TASK 1 => Rewrite the mailing-list message from "From: Steven J." up to and including "content (CDATA/RCDATA/EMPTY elements)", replacing "DTD" with "schema".

TEXT BLOCK =>
Segment Open

Re: XML and required DTDs from Steven J. DeRose on 1996-09-17 (w3c-sgml-wg@w3.org from September 1996)

From: Steven J. DeRose <sjd@ebt.com>
Date: Tue, 17 Sep 1996 10:11:54 -0400
To: Charles@SGMLsource.com
Cc: Martin Bryan <mtbryan@sgml.u-net.com>, w3c-sgml-wg@w3.org
Message-Id: <2.2.32.19960917141154.006f5d34@kirk.ebt.com>

At 01:02 AM 09/17/96 GMT, Charles F. Goldfarb wrote:
>On Mon, 16 Sep 1996 16:52:44 -0400, "Steven J. DeRose" <sjd@ebt.com> wrote:
>
>>The only things blocking you from parsing one-entity minimal SGML document
>>without a DTD are:
>>
>>   a) Declared content (CDATA/RCDATA/EMPTY elements)
>>   b) The RE-ignoring rules.
>>
>Exactly! Just eliminate declared content and mixed content and you've
solved the
>problem. We don't need those constructs for XML, they are just forms of markup
>minimization parading under other names.

I don't see yet what mixed content has to do with it. I do see need for
keeping mixed content; it's just so messy to have to tag every
pseudo-element as a real element. The only difficulties with mixed content
are the whitespace treatment we've already decided has problems, and a few
cases of OMITTAG that will likely also go away in XML, right? Is there some
problem of mixed content that we aren't going to address another way already?

<digression>I should have addedd attribute normalization to the list of what
you may need a DTD for (without declarations you can't tell CDATA from
IDREFS). But that doesn't strike me as a problem: When in doubt a parser
keeps all the whitespace; an application on top typically knows what it
cares about: for example, to strip whitespace and case-fold when looking up
any identifier. This is really application semantics, and many users dislike
equating the *syntax* of being an 8-character [-.a-z0-9] NAME, with the
*semantics* of being an ID or IDREF. Separating them is probably a benefit,
in which case the parser doesn't need to know (just like a parser returns
extra whitespace in PCDATA, and many applications know they can trash it
except in "verbatim" mode). All we need do is state that an application may
not depend on extra whitespace in attributes to determine processing
semantics: it may not set an element in bold only when its FOO attribute had
double spaces between its name tokens. Hardly an odious limitation.</digression>

Received on Tuesday, 17 September 1996 10:14:18 UTC

Segment Closed

DATA FOR ANALYSIS =>

Segment Open

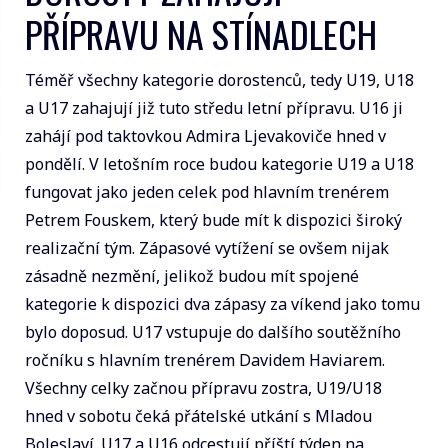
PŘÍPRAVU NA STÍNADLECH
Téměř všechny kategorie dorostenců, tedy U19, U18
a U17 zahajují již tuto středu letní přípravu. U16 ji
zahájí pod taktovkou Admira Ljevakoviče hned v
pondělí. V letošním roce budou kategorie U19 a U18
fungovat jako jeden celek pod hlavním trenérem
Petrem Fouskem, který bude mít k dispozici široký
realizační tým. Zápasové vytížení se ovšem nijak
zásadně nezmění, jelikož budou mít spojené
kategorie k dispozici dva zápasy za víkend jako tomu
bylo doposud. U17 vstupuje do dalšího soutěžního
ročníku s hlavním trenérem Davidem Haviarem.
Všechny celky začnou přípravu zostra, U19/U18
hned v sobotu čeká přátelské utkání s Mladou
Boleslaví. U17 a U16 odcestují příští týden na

Segment Closed
Segment Open

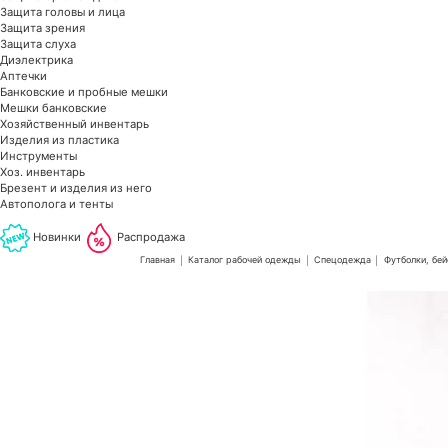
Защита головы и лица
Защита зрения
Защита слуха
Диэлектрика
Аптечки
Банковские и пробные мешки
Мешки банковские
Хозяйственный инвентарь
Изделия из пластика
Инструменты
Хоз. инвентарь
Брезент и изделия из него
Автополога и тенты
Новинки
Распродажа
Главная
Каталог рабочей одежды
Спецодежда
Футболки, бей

Segment Closed

TASK 2 => Copy out exactly the lines of the rows from the line with "PŘÍPRAVU NA STÍNADLECH" up to and including the line with "Boleslaví. U17 a".

SOLUTION 1 =>
From: Steven J. DeRose <sjd@ebt.com>
Date: Tue, 17 Sep 1996 10:11:54 -0400
To: Charles@SGMLsource.com
Cc: Martin Bryan <mtbryan@sgml.u-net.com>, w3c-sgml-wg@w3.org
Message-Id: <2.2.32.19960917141154.006f5d34@kirk.ebt.com>

At 01:02 AM 09/17/96 GMT, Charles F. Goldfarb wrote:
>On Mon, 16 Sep 1996 16:52:44 -0400, "Steven J. DeRose" <sjd@ebt.com> wrote:
>
>>The only things blocking you from parsing one-entity minimal SGML document
>>without a schema are:
>>
>>   a) Declared content (CDATA/RCDATA/EMPTY elements)

SOLUTION 2 =>
PŘÍPRAVU NA STÍNADLECH
Téměř všechny kategorie dorostenců, tedy U19, U18
a U17 zahajují již tuto středu letní přípravu. U16 ji
zahájí pod taktovkou Admira Ljevakoviče hned v
pondělí. V letošním roce budou kategorie U19 a U18
fungovat jako jeden celek pod hlavním trenérem
Petrem Fouskem, který bude mít k dispozici široký
realizační tým. Zápasové vytížení se ovšem nijak
zásadně nezmění, jelikož budou mít spojené
kategorie k dispozici dva zápasy za víkend jako tomu
bylo doposud. U17 vstupuje do dalšího soutěžního
ročníku s hlavním trenérem Davidem Haviarem.
Všechny celky začnou přípravu zostra, U19/U18
hned v sobotu čeká přátelské utkání s Mladou
Boleslaví. U17 a U16 odcestují příští týden na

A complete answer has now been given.